Closed joenomiddlename closed 2 years ago

joenomiddlename commented 3 years ago

Hi inlabru team!

I have been fitting joint models with multiple likelihoods using the like() - bru() approach, building each model using like(), before passing them to bru.

I tried to specify options (in particular control.family options) directly in each like() function call and thought I had been successful. I have just noticed that the control.family arguments of the fitted joint model have actually reverted back to the default settings and this had led to me fitting a model I did not aim to fit.

I am able to successfully specify the options directly as an argument to bru(), but would find it easier if I could pass the arguments directly in the like() function calls. If this is not possible, then I think it would be good to provide a warning message or something similar to alert the user to the fact that the options may not have been set.
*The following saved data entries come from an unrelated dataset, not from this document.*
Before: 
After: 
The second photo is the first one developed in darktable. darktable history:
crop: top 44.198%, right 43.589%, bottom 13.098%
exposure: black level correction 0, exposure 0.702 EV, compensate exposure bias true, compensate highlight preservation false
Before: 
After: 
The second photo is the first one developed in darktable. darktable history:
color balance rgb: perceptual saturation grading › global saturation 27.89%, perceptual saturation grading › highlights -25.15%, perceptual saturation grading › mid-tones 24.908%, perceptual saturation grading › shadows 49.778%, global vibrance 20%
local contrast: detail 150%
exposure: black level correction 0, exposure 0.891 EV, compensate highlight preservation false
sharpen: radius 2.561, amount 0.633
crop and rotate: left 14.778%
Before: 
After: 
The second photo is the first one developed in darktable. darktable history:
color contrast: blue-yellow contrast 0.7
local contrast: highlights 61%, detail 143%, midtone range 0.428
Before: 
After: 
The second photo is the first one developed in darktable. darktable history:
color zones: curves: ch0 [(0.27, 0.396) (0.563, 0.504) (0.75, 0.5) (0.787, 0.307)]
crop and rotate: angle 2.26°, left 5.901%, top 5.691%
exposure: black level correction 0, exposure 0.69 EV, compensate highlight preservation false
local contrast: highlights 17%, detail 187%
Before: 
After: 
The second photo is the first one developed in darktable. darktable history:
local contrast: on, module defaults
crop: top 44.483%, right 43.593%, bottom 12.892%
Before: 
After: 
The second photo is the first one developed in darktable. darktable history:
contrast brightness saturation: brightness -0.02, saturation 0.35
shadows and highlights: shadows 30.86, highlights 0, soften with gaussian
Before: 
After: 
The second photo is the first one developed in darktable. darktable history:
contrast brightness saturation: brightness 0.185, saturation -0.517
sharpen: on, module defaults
I am running inlabru version 2.2.8.9000, and so sorry if this change has already been implemented in a more recent version!

Thanks, Joe

finnlindgren commented 3 years ago

Hi! Yes, I don't think any of the inla.*-options are used or stored by the like() function.

I agree it would be useful to be able to specify likelihood specific options to like(). It may need a a different mechanism, as it can't just pass them on to inla(), like it does with inla-specific options to bru(). In the bru() call, it will then need to combine the like-specific options into the required control.family format. The control.family documentation doesn't say how to specify values for multiple likelihoods.

Regarding adding a warning: I think it's only the control.family option that has this issue, and it doesn't really make sense to set aspect of that in the global options settings, so that's good. However, there is currently no way for like() to know where the options came from; when bru() call like() (for the single-likelihood case), it also supplies the options object, and like() won't know that bru() is the caller. Warning when control.family is supplied to like() would then lead to a warning in ordinary single-likelihood models that set control.family. To not break existing code, bru() would therefore first have to filter out any control.family option before calling like(), and add it back in before calling inla(). With that logic, having warning in like() would be ok. This would then be changed later, depending on how the new feature is implemented.

joenomiddlename commented 3 years ago

Thanks, Finn!

I hadn't considered that a warning message could break single-likelihood models...

With regards to specifying control.family arguments for multiple (K) likelihoods, I thought it was achieved through a list of K lists of options? Such as seen here: https://groups.google.com/g/r-inla-discussion-group/c/GFPFWZN8T1M/m/KlLRmnWZAAAJ

Thanks again for your help and speedy reply! Joe

finnlindgren commented 3 years ago

Thanks for providing the link! It might be as easy to implement the feature as it would be to add the warning logic.

joenomiddlename commented 3 years ago

No problem! That would be great

finnlindgren commented 2 years ago

By allowing the control.inla option to be given directly as an argument to like, the code can give a warning whenever the options=list(control.family=...) approach is used, but some likelihoods also have settings. For direct use of like, the syntax will be like(..., control.family = list(...)). For shortcut single-likelihood bru() calls, use bru(..., control.family = list(...)).